Eventually, though, he achieved success with an online security business called ESET Southern Africa, which secured the regional distribution rights for Slovakian-developed antivirus software ESET.
“We had some early successes, and this led to other young people looking for advice and funding. I was only 23, or something, at the time.”
Businessman Erik van Vlaandereng, a friend of Stanford’s father’s, became his mentor and angel investor early on. They eventually founded 4Di Capital together.
“I did some trips to Silicon Valley at the time. It became clear there was something going on in the Cape. Cape Town shares very similar DNA to San Francisco. Both are coastal and both are liberal, with strong computer science and engineering universities. This attracts a similar mix of people — and innovation comes out of that.”
It became clear there was something going on in the Cape. Cape Town shares very similar DNA to San Francisco
But there was no real tech community in Cape Town like there was in Silicon Valley. Although there were pockets of start-ups and entrepreneurs doing interesting things, they didn’t know about each other, Stanford recalled.
He spent time in San Francisco “hanging with” his friend Vinny Lingham, the South African who founded Gyft and later sold it to First Data for a rumoured US$54m or more.
As they chatted, the pair realised there was an opportunity to try to “catalyse” the start-up ecosystem in Cape Town.
“I came back and in 2009 we launched the Silicon Cape Initiative. It absolutely exploded, and acted as a catalyst for the whole community and brought everyone together,” Stanford said.
It was around that time that he realised there was an opportunity to create an investment vehicle to provide capital to the promising start-ups that were “crawling out of the woodwork”.

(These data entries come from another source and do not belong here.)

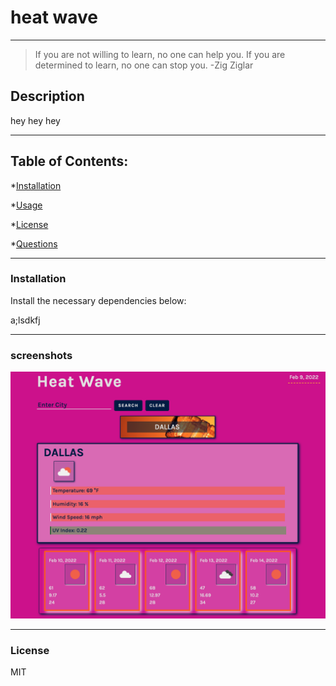 
  # heat wave
  ---

  > If you are not willing to learn, no one can help you. If you are determined to learn, no one can stop you. -Zig Ziglar

  ## Description 

  hey hey hey

  ---

  ## Table of Contents:

  *[Installation](#installation)

  *[Usage](#usage)

  *[License](#license)

  *[Questions](#questions)

  ---

  ### Installation

  Install the necessary dependencies below:

  a;lsdkfj

  ---

  ### screenshots

  ![Image 1](utils/assets/images/heatwaveSS1.png)

  ---

  ### License

  MIT

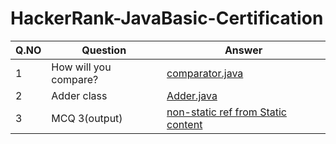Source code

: # HackerRank-JavaBasic-Certification

| Q.NO | Question | Answer |
| --- | --- | --- |
|1 | How will you compare? | [comparator.java](Comparator.java) |
|2 | Adder class | [Adder.java](Adder.java) |
|3 | MCQ 3(output)| [non-static ref from Static content](MCQ-output.txt) |

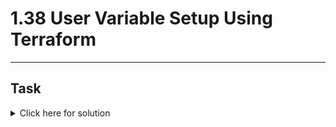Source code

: # 1.38 User Variable Setup Using Terraform
---
## Task

<details>
  <summary>Click here for solution</summary>

  ## Solution
  
</details>

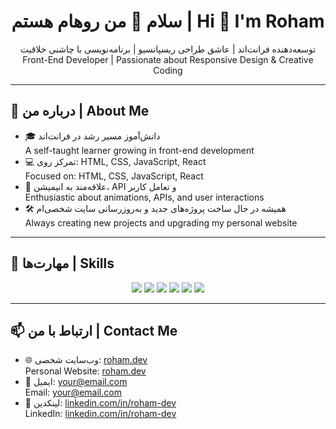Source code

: <h1 align="center">سلام 👋 من روهام هستم | Hi 👋 I'm Roham</h1>

<p align="center">
توسعه‌دهنده فرانت‌اند | عاشق طراحی ریسپانسیو | برنامه‌نویسی با چاشنی خلاقیت  
Front-End Developer | Passionate about Responsive Design & Creative Coding
</p>

---

## 🧠 درباره من | About Me

- 🎓 دانش‌آموز مسیر رشد در فرانت‌اند  
  A self-taught learner growing in front-end development  
- 💻 تمرکز روی: HTML, CSS, JavaScript, React  
  Focused on: HTML, CSS, JavaScript, React  
- 🧪 علاقه‌مند به انیمیشن، API و تعامل کاربر  
  Enthusiastic about animations, APIs, and user interactions  
- 🛠 همیشه در حال ساخت پروژه‌های جدید و به‌روزرسانی سایت شخصی‌ام  
  Always creating new projects and upgrading my personal website

---

## 🔧 مهارت‌ها | Skills

<div align="center">

<img src="https://img.shields.io/badge/HTML5-E34F26?style=flat&logo=html5&logoColor=white"/>
<img src="https://img.shields.io/badge/CSS3-1572B6?style=flat&logo=css3&logoColor=white"/>
<img src="https://img.shields.io/badge/JavaScript-F7DF1E?style=flat&logo=javascript&logoColor=black"/>
<img src="https://img.shields.io/badge/React-61DAFB?style=flat&logo=react&logoColor=black"/>
<img src="https://img.shields.io/badge/Git-F05032?style=flat&logo=git&logoColor=white"/>
<img src="https://img.shields.io/badge/Vite-646CFF?style=flat&logo=vite&logoColor=white"/>

</div>

---

## 📫 ارتباط با من | Contact Me

- 🌐 وب‌سایت شخصی: [roham.dev](https://roham.dev)  
  Personal Website: [roham.dev](https://roham.dev)  
- 💌 ایمیل: your@email.com  
  Email: your@email.com  
- 🔗 لینکدین: [linkedin.com/in/roham-dev](https://linkedin.com/in/roham-dev)  
  LinkedIn: [linkedin.com/in/roham-dev](https://linkedin.com/in/roham-dev)
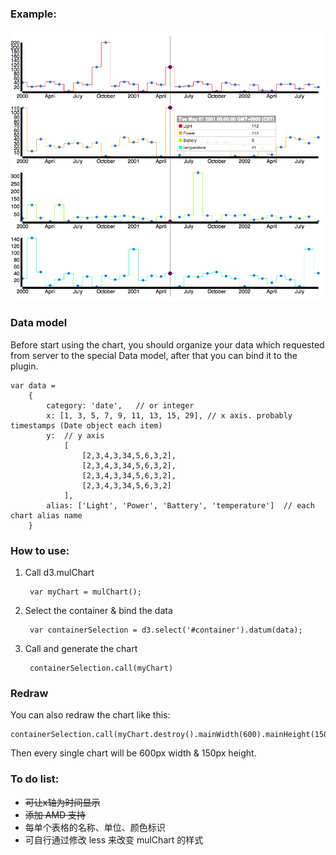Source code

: ### Example:

![example](mulChart_example.png)

### Data model

Before start using the chart, you should organize your data which requested from server to the special Data model, after that you can bind it to the plugin.
	
	var data =
    	{
        	category: 'date',   // or integer
        	x: [1, 3, 5, 7, 9, 11, 13, 15, 29], // x axis. probably timestamps (Date object each item)
        	y: 	// y axis
            	[
                	[2,3,4,3,34,5,6,3,2],
                	[2,3,4,3,34,5,6,3,2],
	                [2,3,4,3,34,5,6,3,2],
    	            [2,3,4,3,34,5,6,3,2]
        	    ],
	        alias: ['Light', 'Power', 'Battery', 'temperature']  // each chart alias name
    	}

### How to use:

1. Call d3.mulChart

		var myChart = mulChart();
		
2. Select the container & bind the data

		var containerSelection = d3.select('#container').datum(data);
		
3. Call and generate the chart

		containerSelection.call(myChart)
		
		
### Redraw

You can also redraw the chart like this:

	containerSelection.call(myChart.destroy().mainWidth(600).mainHeight(150));
		
Then every single chart will be 600px width & 150px height.		

### To do list:

*	<del>可让x轴为时间显示</del>
*   <del>添加 AMD 支持</del>
*	每单个表格的名称、单位、颜色标识
*	可自行通过修改 less 来改变 mulChart 的样式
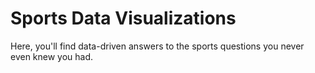 # Sports Data Visualizations

Here, you'll find data-driven answers to the sports questions you never even knew you had.
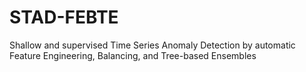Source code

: # STAD-FEBTE
Shallow and supervised Time Series Anomaly Detection by automatic Feature Engineering, Balancing, and Tree-based Ensembles 
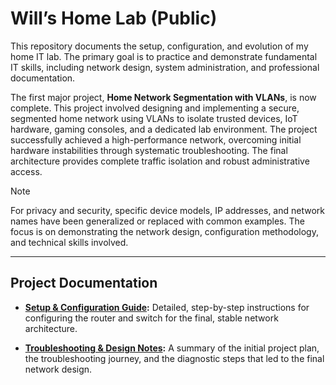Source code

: # Will’s Home Lab (Public)

This repository documents the setup, configuration, and evolution of my home IT lab. The primary goal is to practice and demonstrate fundamental IT skills, including network design, system administration, and professional documentation.

The first major project, **Home Network Segmentation with VLANs**, is now complete. This project involved designing and implementing a secure, segmented home network using VLANs to isolate trusted devices, IoT hardware, gaming consoles, and a dedicated lab environment. The project successfully achieved a high-performance network, overcoming initial hardware instabilities through systematic troubleshooting. The final architecture provides complete traffic isolation and robust administrative access.

> [!NOTE]
> For privacy and security, specific device models, IP addresses, and network names have been generalized or replaced with common examples. The focus is on demonstrating the network design, configuration methodology, and technical skills involved.

---

## Project Documentation

* **[Setup & Configuration Guide](./setup_guide.md):** Detailed, step-by-step instructions for configuring the router and switch for the final, stable network architecture.

* **[Troubleshooting & Design Notes](./troubleshooting_notes.md):** A summary of the initial project plan, the troubleshooting journey, and the diagnostic steps that led to the final network design.
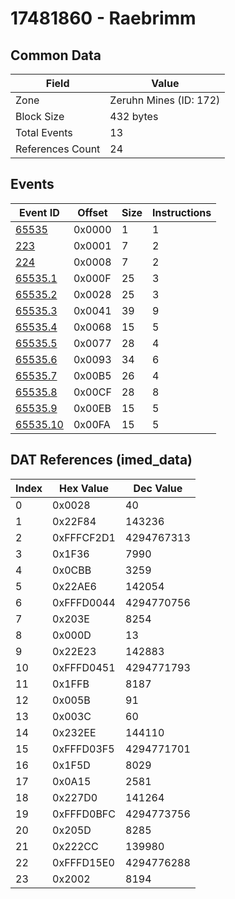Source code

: # 17481860 - Raebrimm

## Common Data

| Field            | Value                  |
|------------------|------------------------|
| Zone             | Zeruhn Mines (ID: 172) |
| Block Size       | 432 bytes              |
| Total Events     | 13                     |
| References Count | 24                     |

## Events

| Event ID                  | Offset   |   Size |   Instructions |
|---------------------------|----------|--------|----------------|
| [65535](./65535.md)       | 0x0000   |      1 |              1 |
| [223](./223.md)           | 0x0001   |      7 |              2 |
| [224](./224.md)           | 0x0008   |      7 |              2 |
| [65535.1](./65535.1.md)   | 0x000F   |     25 |              3 |
| [65535.2](./65535.2.md)   | 0x0028   |     25 |              3 |
| [65535.3](./65535.3.md)   | 0x0041   |     39 |              9 |
| [65535.4](./65535.4.md)   | 0x0068   |     15 |              5 |
| [65535.5](./65535.5.md)   | 0x0077   |     28 |              4 |
| [65535.6](./65535.6.md)   | 0x0093   |     34 |              6 |
| [65535.7](./65535.7.md)   | 0x00B5   |     26 |              4 |
| [65535.8](./65535.8.md)   | 0x00CF   |     28 |              8 |
| [65535.9](./65535.9.md)   | 0x00EB   |     15 |              5 |
| [65535.10](./65535.10.md) | 0x00FA   |     15 |              5 |

## DAT References (imed_data)

|   Index | Hex Value   |   Dec Value |
|---------|-------------|-------------|
|       0 | 0x0028      |          40 |
|       1 | 0x22F84     |      143236 |
|       2 | 0xFFFCF2D1  |  4294767313 |
|       3 | 0x1F36      |        7990 |
|       4 | 0x0CBB      |        3259 |
|       5 | 0x22AE6     |      142054 |
|       6 | 0xFFFD0044  |  4294770756 |
|       7 | 0x203E      |        8254 |
|       8 | 0x000D      |          13 |
|       9 | 0x22E23     |      142883 |
|      10 | 0xFFFD0451  |  4294771793 |
|      11 | 0x1FFB      |        8187 |
|      12 | 0x005B      |          91 |
|      13 | 0x003C      |          60 |
|      14 | 0x232EE     |      144110 |
|      15 | 0xFFFD03F5  |  4294771701 |
|      16 | 0x1F5D      |        8029 |
|      17 | 0x0A15      |        2581 |
|      18 | 0x227D0     |      141264 |
|      19 | 0xFFFD0BFC  |  4294773756 |
|      20 | 0x205D      |        8285 |
|      21 | 0x222CC     |      139980 |
|      22 | 0xFFFD15E0  |  4294776288 |
|      23 | 0x2002      |        8194 |
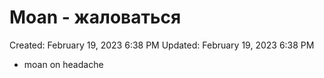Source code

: # Moan - жаловаться

Created: February 19, 2023 6:38 PM
Updated: February 19, 2023 6:38 PM

- moan on headache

“I went to see Johann Rupert, who was the best person I could think of to discuss these ideas with,” Stanford said.
“Johann is a hell of patriotic guy. He just loves the Cape and Stellenbosch and young people and he really enjoyed the idea. We started some early experiments together that would become 4Di Capital in 2011. He became our first anchor investor [through the Reinet Fund].”
Since then, 4Di Capital’s first fund has raised additional capital from from E Oppenheimer & Sons, an investment vehicle belonging to the Oppenheimer family.